В пятницу после обеда мы садимся в шикарные автобусы и отправляемся в Национальный дворец-музей. На подъезде к изумительным воротам (пять белых арок, увенчанных кровлей цвета морской волны) начинается теплый ливень. Мы с Лорой открываем зонтики и, сопротивляясь дождевым потокам, идем по широкой аллее, выложенной плитами и обсаженной деревьями с мясистыми листьями. Сам музей — огромный светло-желтый дворец — расположен у подножия большой лесистой горы. В центре и по бокам здания возвышаются пять пагод с изумрудно-оранжевыми крышами.

На полпути мы наталкиваемся на Сэма и Дэвида, стоящих на четвереньках; с их черных волос капает вода. На их спины забираются Питер и Марк, чтобы построить пирамиду, пятый парень фотографирует на свой телефон.

— Что вы делаете? — интересуюсь я, решив притвориться, будто не помню, что у Дэвида была моя фотография в голом виде.

— Ломаем стереотип, — отвечает Марк.

Я в замешательстве:

— Это для факультатива?

— Нет, это наше обращение к миру. Манифест «Банды четырех».

Я смеюсь. Странная компания: кряжистый Сэм, поджарый Дэвид со своей козлиной бородкой, нежнокожий Питер и долговязый Марк.

— Какой стереотип?

— Ты разве не поняла? Киношный папаша-азиат, без передышки щелкающий фотоаппаратом.

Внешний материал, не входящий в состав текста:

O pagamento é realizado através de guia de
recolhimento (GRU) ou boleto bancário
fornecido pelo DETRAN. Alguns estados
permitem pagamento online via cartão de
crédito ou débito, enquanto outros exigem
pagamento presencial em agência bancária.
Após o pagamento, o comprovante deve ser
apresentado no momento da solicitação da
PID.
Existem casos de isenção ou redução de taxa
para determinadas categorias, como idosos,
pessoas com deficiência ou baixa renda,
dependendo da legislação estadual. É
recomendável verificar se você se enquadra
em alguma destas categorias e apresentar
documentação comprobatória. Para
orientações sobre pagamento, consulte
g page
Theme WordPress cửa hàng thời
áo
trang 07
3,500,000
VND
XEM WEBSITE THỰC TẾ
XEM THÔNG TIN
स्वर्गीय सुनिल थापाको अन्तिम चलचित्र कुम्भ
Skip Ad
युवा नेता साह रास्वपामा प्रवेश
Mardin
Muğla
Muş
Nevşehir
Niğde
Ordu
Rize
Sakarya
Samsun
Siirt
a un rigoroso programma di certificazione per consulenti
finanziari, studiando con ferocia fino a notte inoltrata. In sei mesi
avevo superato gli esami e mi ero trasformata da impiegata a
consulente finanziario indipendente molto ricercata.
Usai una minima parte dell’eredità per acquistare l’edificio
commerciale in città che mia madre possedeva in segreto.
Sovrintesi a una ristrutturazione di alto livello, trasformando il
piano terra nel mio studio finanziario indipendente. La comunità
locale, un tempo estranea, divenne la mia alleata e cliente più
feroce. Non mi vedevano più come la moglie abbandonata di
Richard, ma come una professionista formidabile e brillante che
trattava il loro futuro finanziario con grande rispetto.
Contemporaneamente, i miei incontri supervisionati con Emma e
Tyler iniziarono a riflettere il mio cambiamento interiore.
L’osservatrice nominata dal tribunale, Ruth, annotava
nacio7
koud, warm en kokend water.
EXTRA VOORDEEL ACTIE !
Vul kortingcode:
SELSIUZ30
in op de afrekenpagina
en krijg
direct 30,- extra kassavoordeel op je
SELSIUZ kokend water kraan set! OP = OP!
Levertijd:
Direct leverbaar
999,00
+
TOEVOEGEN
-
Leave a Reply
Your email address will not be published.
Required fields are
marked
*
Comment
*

— Вы вроде называли себя разгневанными азиатскими мужчинами, — подает голос Лора.

— «Банда четырех» лучше, — возражает начинающий журналист. — Так прозвали четырех высокопоставленных сволочей, которые возглавили «культурную революцию»[90], а после смерти Мао были обвинены новым правительством в государственной измене. Не то чтобы я на их стороне, но название клевое.

Лора протягивает мне свой телефон:

— Сфоткаешь меня с ними?

Пока я делаю снимок, кто-то выбивает сумочку у меня из рук. Мимо проносится Софи в развевающихся алых шелках, под руку с Бенджи. В прошлый раз я слышала, что она встречается с Крисом, полная решимости найти своего мужчину. Бенджи испуганно, словно Бэмби, оглядывается на меня через плечо.

— Софи не просто помешана на парнях, — говорит Лора. — Она полоумная.